→ **ABOUT THIS EXERCISE**
From top to bottom, retype the data exactly, passing over any picture.
Start of DATA FOR THE TASK
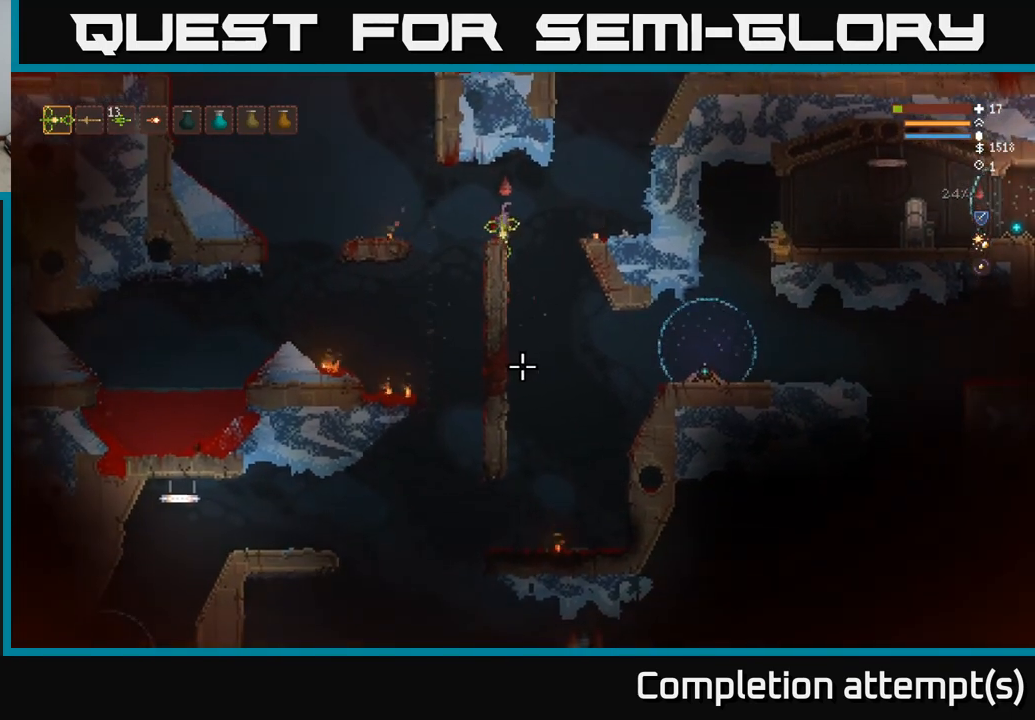
{"buttons": [], "left_stick": "right", "right_stick": "down", "events": []}
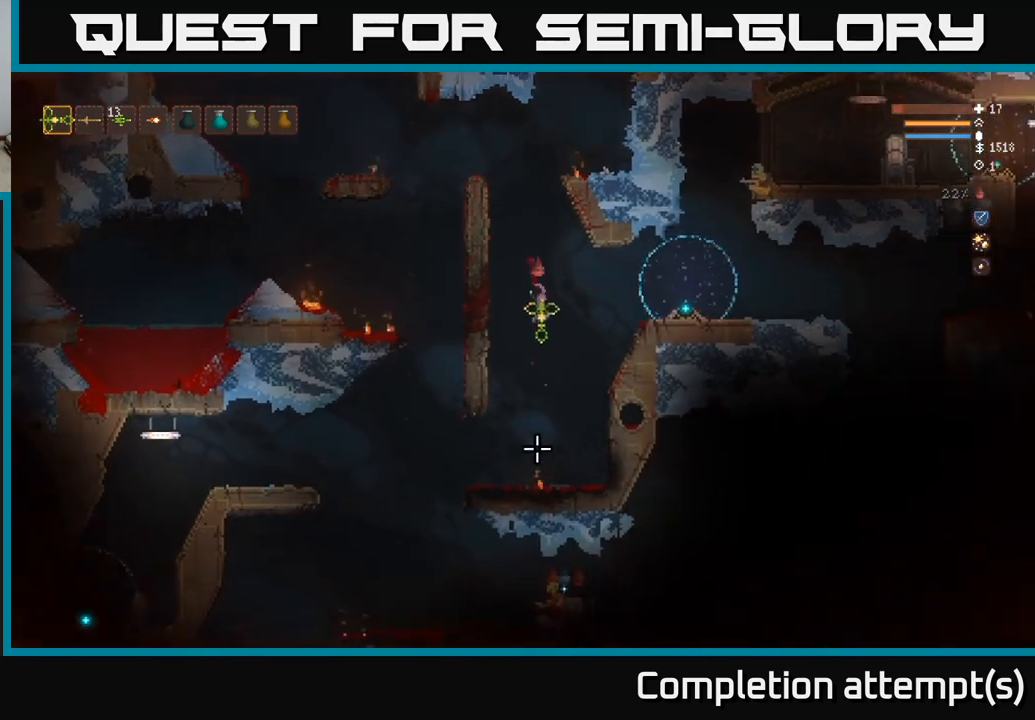
{"buttons": [], "left_stick": "center", "right_stick": "down-left", "events": [[17, "right_stick", "down-left"], [433, "left_stick", "center"]]}
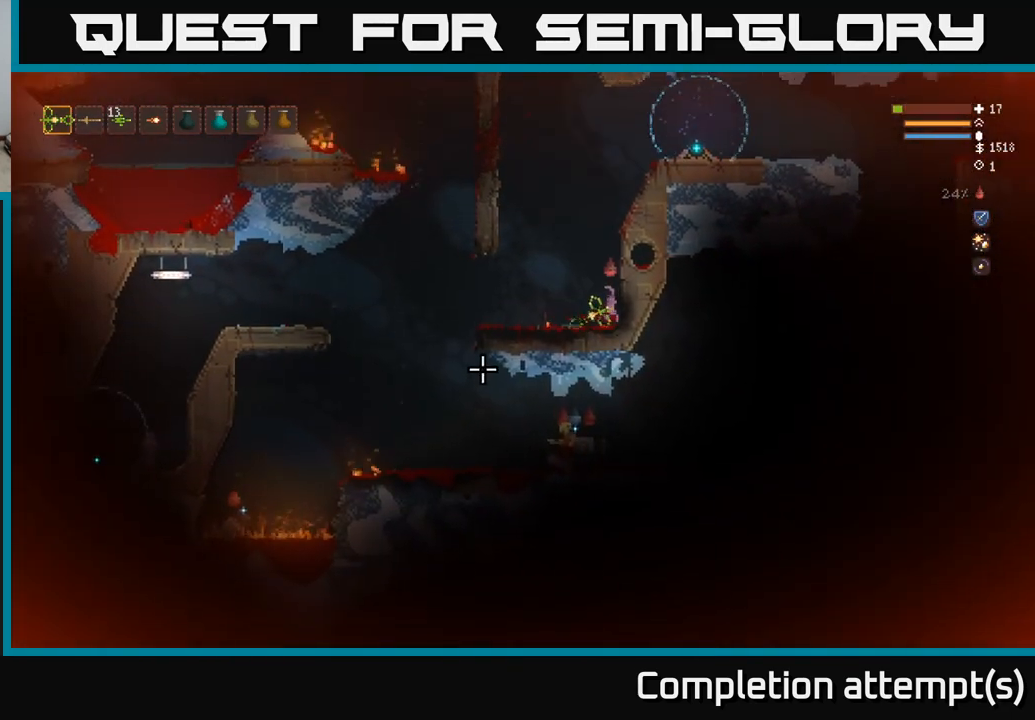
{"buttons": [], "left_stick": "center", "right_stick": "down-left", "events": []}
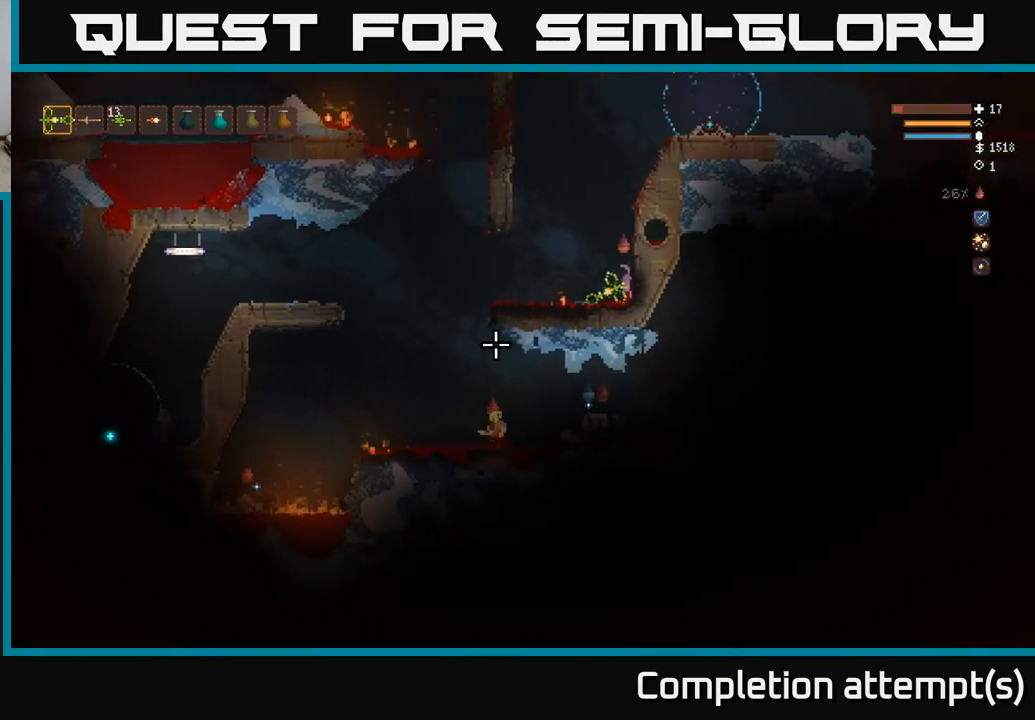
{"buttons": [], "left_stick": "left", "right_stick": "down-left", "events": [[400, "left_stick", "left"]]}
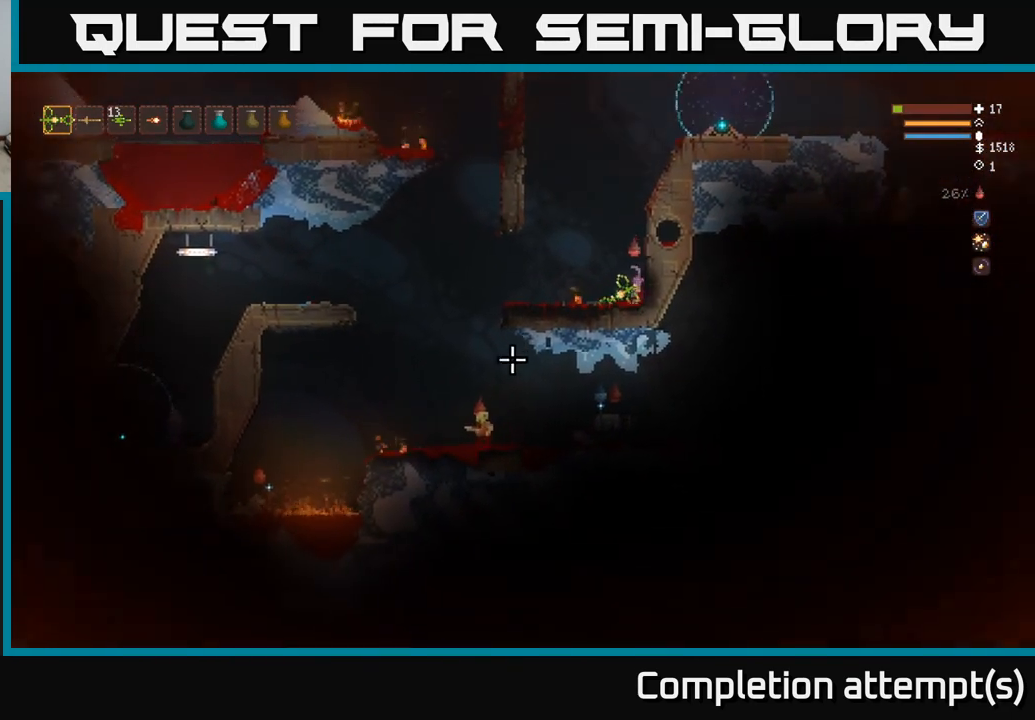
{"buttons": [], "left_stick": "center", "right_stick": "down-left", "events": [[117, "left_stick", "center"]]}
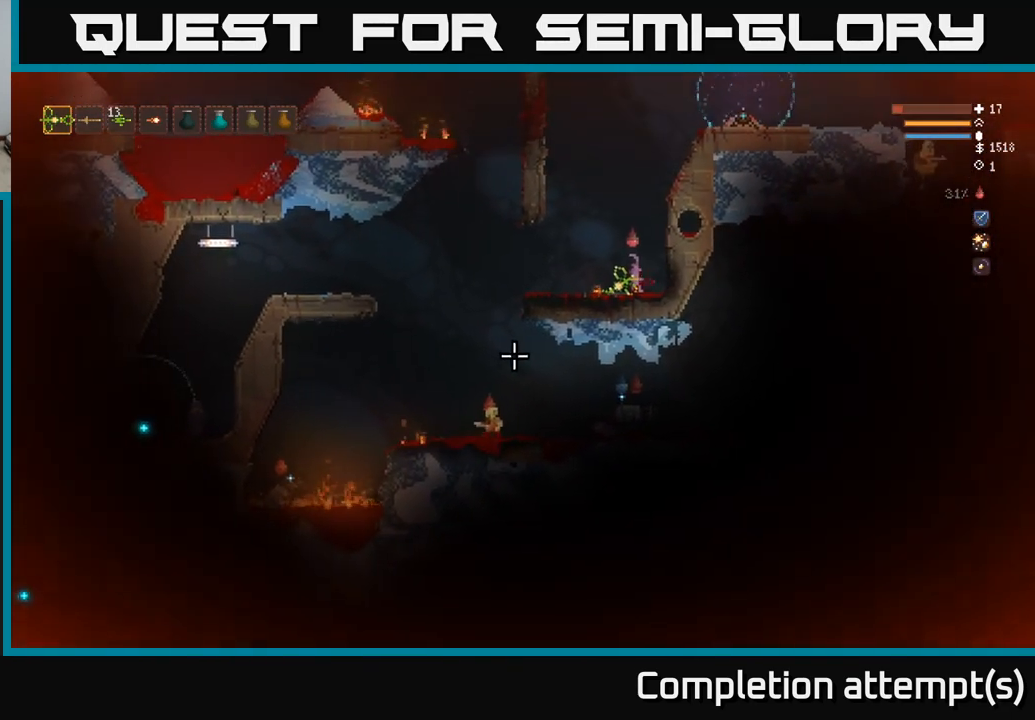
{"buttons": [], "left_stick": "center", "right_stick": "down-left", "events": []}
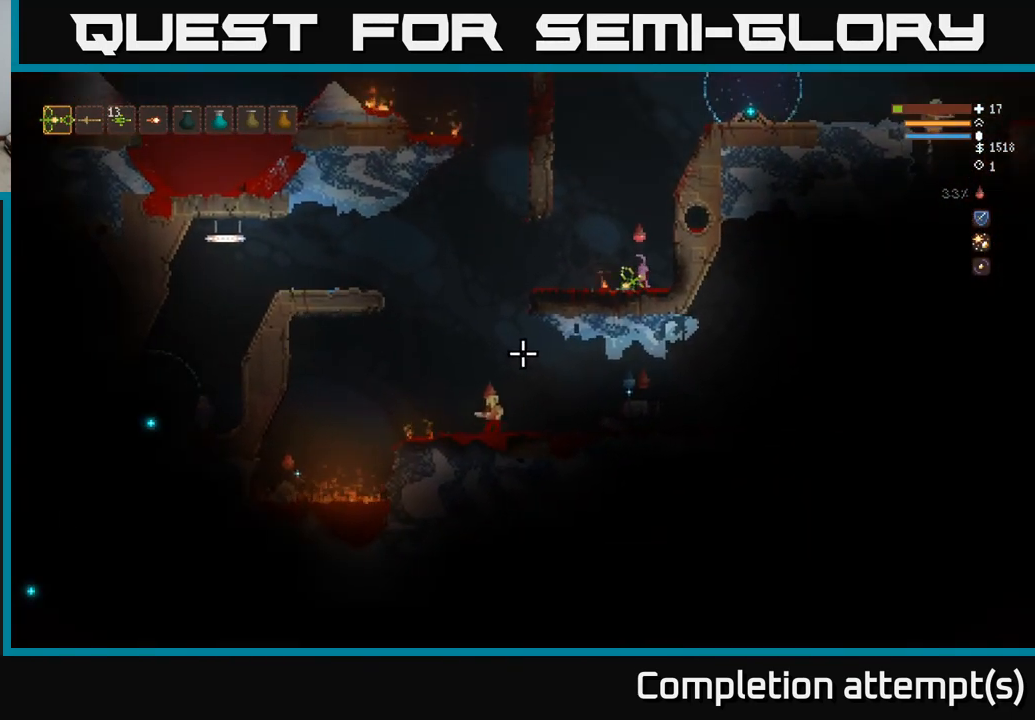
{"buttons": ["L2"], "left_stick": "left", "right_stick": "down-left", "events": [[483, "L2", "down"], [483, "left_stick", "left"]]}
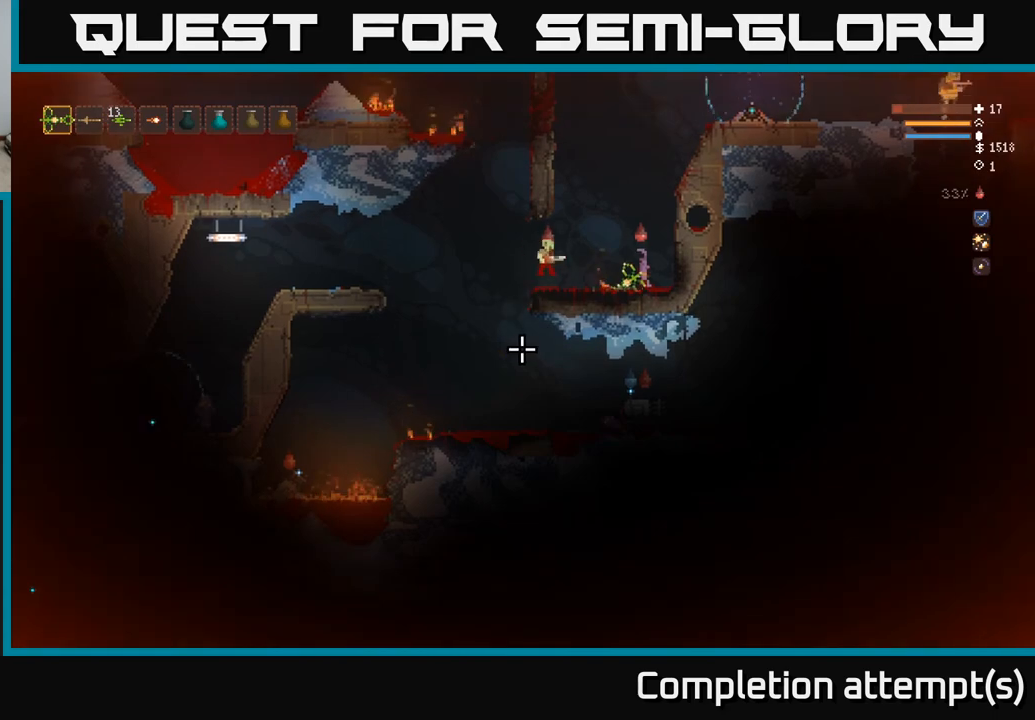
{"buttons": ["L2"], "left_stick": "center", "right_stick": "down-left", "events": [[117, "R2", "down"], [133, "left_stick", "up"], [250, "R2", "up"], [300, "left_stick", "center"], [350, "left_stick", "right"], [467, "left_stick", "center"]]}
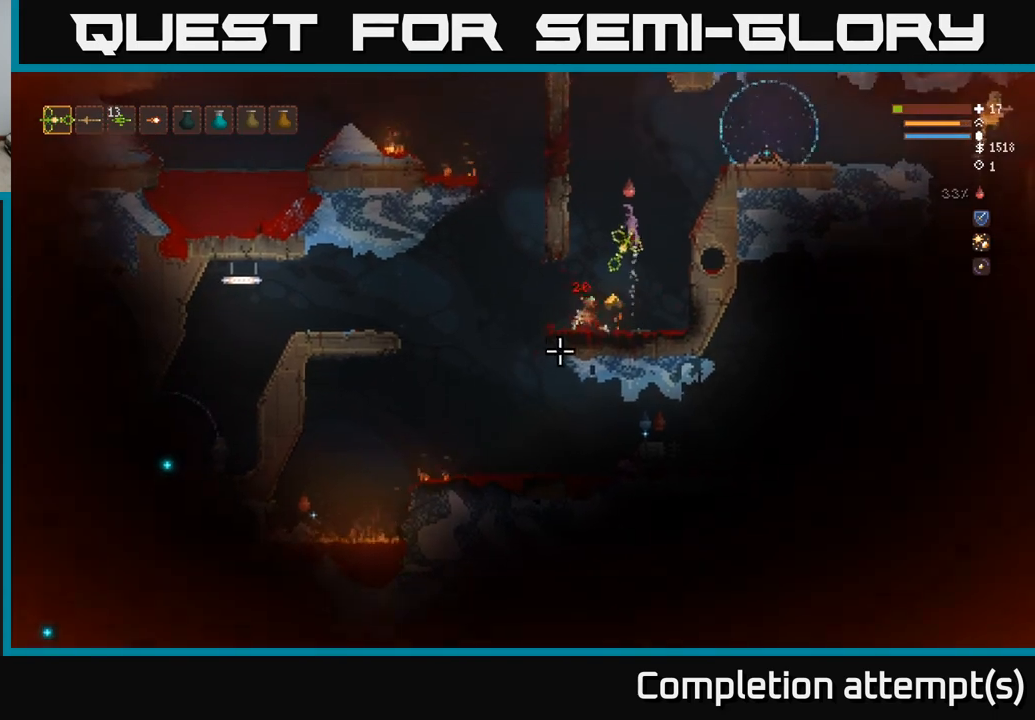
{"buttons": [], "left_stick": "right", "right_stick": "down-left", "events": [[33, "L2", "up"], [200, "left_stick", "right"]]}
End of DATA FOR THE TASK
→ **FINISHED TASK**
{"buttons": [], "left_stick": "right", "right_stick": "down", "events": []}
{"buttons": [], "left_stick": "center", "right_stick": "down-left", "events": [[17, "right_stick", "down-left"], [433, "left_stick", "center"]]}
{"buttons": [], "left_stick": "center", "right_stick": "down-left", "events": []}
{"buttons": [], "left_stick": "left", "right_stick": "down-left", "events": [[400, "left_stick", "left"]]}
{"buttons": [], "left_stick": "center", "right_stick": "down-left", "events": [[117, "left_stick", "center"]]}
{"buttons": [], "left_stick": "center", "right_stick": "down-left", "events": []}
{"buttons": ["L2"], "left_stick": "left", "right_stick": "down-left", "events": [[483, "L2", "down"], [483, "left_stick", "left"]]}
{"buttons": ["L2"], "left_stick": "center", "right_stick": "down-left", "events": [[117, "R2", "down"], [133, "left_stick", "up"], [250, "R2", "up"], [300, "left_stick", "center"], [350, "left_stick", "right"], [467, "left_stick", "center"]]}
{"buttons": [], "left_stick": "right", "right_stick": "down-left", "events": [[33, "L2", "up"], [200, "left_stick", "right"]]}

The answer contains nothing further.